EXERCISE OBJECTIVE
Go through the entries below and write each one out exactly.

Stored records

*** Begin section ***

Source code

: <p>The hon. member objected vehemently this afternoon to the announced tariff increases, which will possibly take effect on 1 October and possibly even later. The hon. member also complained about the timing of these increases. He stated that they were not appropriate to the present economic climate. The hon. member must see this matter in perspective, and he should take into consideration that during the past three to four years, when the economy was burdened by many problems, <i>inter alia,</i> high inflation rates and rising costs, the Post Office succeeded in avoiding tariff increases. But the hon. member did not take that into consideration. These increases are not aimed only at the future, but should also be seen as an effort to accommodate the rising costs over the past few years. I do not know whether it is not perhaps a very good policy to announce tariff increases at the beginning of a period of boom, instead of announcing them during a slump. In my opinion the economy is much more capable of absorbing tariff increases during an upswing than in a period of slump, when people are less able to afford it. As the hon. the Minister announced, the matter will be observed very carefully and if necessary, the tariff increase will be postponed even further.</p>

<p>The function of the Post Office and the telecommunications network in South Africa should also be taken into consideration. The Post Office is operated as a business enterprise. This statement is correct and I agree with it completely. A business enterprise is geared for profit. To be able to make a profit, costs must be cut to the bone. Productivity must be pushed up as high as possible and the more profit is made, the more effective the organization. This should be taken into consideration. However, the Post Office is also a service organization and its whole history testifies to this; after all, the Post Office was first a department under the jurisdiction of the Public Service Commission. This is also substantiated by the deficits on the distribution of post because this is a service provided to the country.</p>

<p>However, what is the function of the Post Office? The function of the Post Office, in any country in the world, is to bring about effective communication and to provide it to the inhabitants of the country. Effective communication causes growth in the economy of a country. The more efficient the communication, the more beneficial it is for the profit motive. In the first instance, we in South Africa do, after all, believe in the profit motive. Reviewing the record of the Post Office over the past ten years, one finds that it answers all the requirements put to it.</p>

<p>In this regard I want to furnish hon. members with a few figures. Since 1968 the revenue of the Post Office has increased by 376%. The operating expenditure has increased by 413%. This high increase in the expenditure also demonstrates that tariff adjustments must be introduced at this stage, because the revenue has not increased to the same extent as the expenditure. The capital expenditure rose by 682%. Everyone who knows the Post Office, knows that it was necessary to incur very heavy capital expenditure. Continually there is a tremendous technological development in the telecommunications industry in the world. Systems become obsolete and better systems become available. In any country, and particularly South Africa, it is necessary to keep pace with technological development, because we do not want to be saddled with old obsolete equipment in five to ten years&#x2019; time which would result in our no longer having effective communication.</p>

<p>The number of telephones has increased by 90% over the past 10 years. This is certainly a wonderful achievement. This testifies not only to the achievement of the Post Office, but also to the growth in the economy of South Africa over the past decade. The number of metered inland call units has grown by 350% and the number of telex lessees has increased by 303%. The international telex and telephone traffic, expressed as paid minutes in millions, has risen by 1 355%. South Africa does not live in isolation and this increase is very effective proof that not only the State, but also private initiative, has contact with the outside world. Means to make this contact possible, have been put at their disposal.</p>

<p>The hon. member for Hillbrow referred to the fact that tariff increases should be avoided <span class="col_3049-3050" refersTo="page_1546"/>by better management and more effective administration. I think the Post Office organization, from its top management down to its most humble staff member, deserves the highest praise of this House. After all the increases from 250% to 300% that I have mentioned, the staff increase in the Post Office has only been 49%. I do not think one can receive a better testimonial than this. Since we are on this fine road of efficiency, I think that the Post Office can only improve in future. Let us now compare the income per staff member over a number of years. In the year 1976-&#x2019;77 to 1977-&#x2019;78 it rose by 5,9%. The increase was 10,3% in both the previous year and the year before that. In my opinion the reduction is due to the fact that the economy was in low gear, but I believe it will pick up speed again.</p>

*** End section ***

RESULT OF THIS TASK
Source code

: <p>The hon. member objected vehemently this afternoon to the announced tariff increases, which will possibly take effect on 1 October and possibly even later. The hon. member also complained about the timing of these increases. He stated that they were not appropriate to the present economic climate. The hon. member must see this matter in perspective, and he should take into consideration that during the past three to four years, when the economy was burdened by many problems, <i>inter alia,</i> high inflation rates and rising costs, the Post Office succeeded in avoiding tariff increases. But the hon. member did not take that into consideration. These increases are not aimed only at the future, but should also be seen as an effort to accommodate the rising costs over the past few years. I do not know whether it is not perhaps a very good policy to announce tariff increases at the beginning of a period of boom, instead of announcing them during a slump. In my opinion the economy is much more capable of absorbing tariff increases during an upswing than in a period of slump, when people are less able to afford it. As the hon. the Minister announced, the matter will be observed very carefully and if necessary, the tariff increase will be postponed even further.</p>

<p>The function of the Post Office and the telecommunications network in South Africa should also be taken into consideration. The Post Office is operated as a business enterprise. This statement is correct and I agree with it completely. A business enterprise is geared for profit. To be able to make a profit, costs must be cut to the bone. Productivity must be pushed up as high as possible and the more profit is made, the more effective the organization. This should be taken into consideration. However, the Post Office is also a service organization and its whole history testifies to this; after all, the Post Office was first a department under the jurisdiction of the Public Service Commission. This is also substantiated by the deficits on the distribution of post because this is a service provided to the country.</p>

<p>However, what is the function of the Post Office? The function of the Post Office, in any country in the world, is to bring about effective communication and to provide it to the inhabitants of the country. Effective communication causes growth in the economy of a country. The more efficient the communication, the more beneficial it is for the profit motive. In the first instance, we in South Africa do, after all, believe in the profit motive. Reviewing the record of the Post Office over the past ten years, one finds that it answers all the requirements put to it.</p>

<p>In this regard I want to furnish hon. members with a few figures. Since 1968 the revenue of the Post Office has increased by 376%. The operating expenditure has increased by 413%. This high increase in the expenditure also demonstrates that tariff adjustments must be introduced at this stage, because the revenue has not increased to the same extent as the expenditure. The capital expenditure rose by 682%. Everyone who knows the Post Office, knows that it was necessary to incur very heavy capital expenditure. Continually there is a tremendous technological development in the telecommunications industry in the world. Systems become obsolete and better systems become available. In any country, and particularly South Africa, it is necessary to keep pace with technological development, because we do not want to be saddled with old obsolete equipment in five to ten years&#x2019; time which would result in our no longer having effective communication.</p>

<p>The number of telephones has increased by 90% over the past 10 years. This is certainly a wonderful achievement. This testifies not only to the achievement of the Post Office, but also to the growth in the economy of South Africa over the past decade. The number of metered inland call units has grown by 350% and the number of telex lessees has increased by 303%. The international telex and telephone traffic, expressed as paid minutes in millions, has risen by 1 355%. South Africa does not live in isolation and this increase is very effective proof that not only the State, but also private initiative, has contact with the outside world. Means to make this contact possible, have been put at their disposal.</p>

<p>The hon. member for Hillbrow referred to the fact that tariff increases should be avoided <span class="col_3049-3050" refersTo="page_1546"/>by better management and more effective administration. I think the Post Office organization, from its top management down to its most humble staff member, deserves the highest praise of this House. After all the increases from 250% to 300% that I have mentioned, the staff increase in the Post Office has only been 49%. I do not think one can receive a better testimonial than this. Since we are on this fine road of efficiency, I think that the Post Office can only improve in future. Let us now compare the income per staff member over a number of years. In the year 1976-&#x2019;77 to 1977-&#x2019;78 it rose by 5,9%. The increase was 10,3% in both the previous year and the year before that. In my opinion the reduction is due to the fact that the economy was in low gear, but I believe it will pick up speed again.</p>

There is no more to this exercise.